Segundo ele, até o nome da empresa pode ser facilmente confundida com a original: Fabricação e Comércio de Bebidas Caledônia Ltda. “A nossa é Fábrica de Bebidas Caledônia, uma empresa familiar, que meus pais trabalharam duro para mantê-la funcionando por mais de 50 anos. A crise econômica dos anos 80 nos pegou em cheio, e com muito sacrifício o meu pai conseguiu contornar os problemas, inclusive uma sabotagem nos nossos produtos”.
E relembra uma questão pessoal que marcou toda a família: “É muito duro que nesta altura da vida, minha mãe, aos 84 anos, viúva, passe pela aflição de ter que brigar na Justiça para proteger um produto criado por ela e meu pai, há mais de 60 anos. Inclusive, para dispensar os funcionários em 2003, para cumprir as leis trabalhistas, meus pais venderam a própria casa. Juntos, nós comparecemos a 22 reuniões na Justiça do Trabalho”, conta.
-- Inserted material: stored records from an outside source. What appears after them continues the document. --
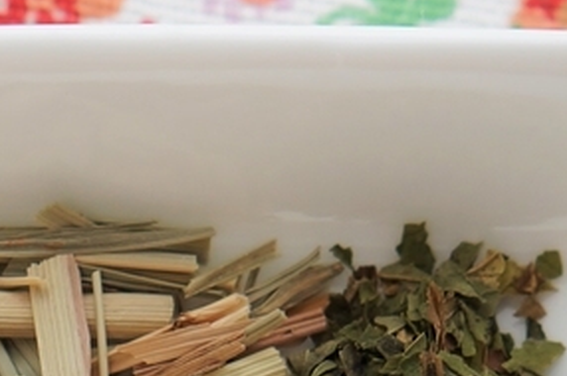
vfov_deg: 4.3
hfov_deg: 6.5
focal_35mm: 315
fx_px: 4956
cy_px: 480
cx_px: 214
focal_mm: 50
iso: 160
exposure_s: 1/80
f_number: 3.5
Com o fechamento da empresa há 12 anos, a família ficou com uma grande dívida, com o Município, o Estado e a União. “Depois de algum tempo, com muita dificuldade começamos a negociar as dívidas fiscais. Já quitamos a maior parte, e continuaremos nesse processo até que tenhamos zerado tudo. Em meio a tudo isso, começou um novo capítulo dessa novela, protagonizada pelo empresário que queria relançar o ‘verdadeiro guaraná Caledônia’”,
O registro da marca durante negociação
Luiz Paulo conta que as negociações estavam em curso quando soube que a marca já não pertencia mais à família. “Como eu moro no Rio, fazíamos reuniões lá e aqui também, às vezes até por e-mail, e assim estávamos, por quase um ano, eu e ele, ambos com as nossas respectivas advogadas, acertando os detalhes, quase fechando um acordo. Até que, sem mais nem menos, ele deixou de fazer contato. Depois fiquei sabendo que ele havia dado entrada no Instituto Nacional da Propriedade Industrial (Inpi) pedindo o registro da marca. Ele sabia que a marca estava disponível, que havíamos perdido o prazo de dez anos para renovar, em 2014. Nós dissemos isso pra ele durante a negociação. E ele se aproveitou da situação para registrar. Desde então, não tivemos mais notícia dele, ao longo de 2015. Aí, fico sabendo que o nosso guaraná foi ‘relançado’ no mercado como sendo o verdadeiro guaraná Caledônia”, afirma.
Para encerrar, Luiz Paulo fala de sua responsabilidade como inventariante e procurador da família: “Todo mês faço relatório para as minhas irmãs, para que não paire a menor dúvida sobre o andamento de tudo que está sendo acordado para resolver de vez a questão da herança que cabe a cada um de nós com a venda da fábrica, nosso patrimônio. Estou nessa função há 15 anos, e tenho obrigações morais e éticas. E agora, com essa atitude desse rapaz, corro o risco de sofrer processos do Estado, por conta desse novo registro. Vou entrar na Justiça”.
A VOZ DA SERRA tentou contato com os fabricantes do guaraná que ora está sendo comercializado com o nome de Guaraná Caledônia, mas até o fechamento desta edição não obtivemos resposta.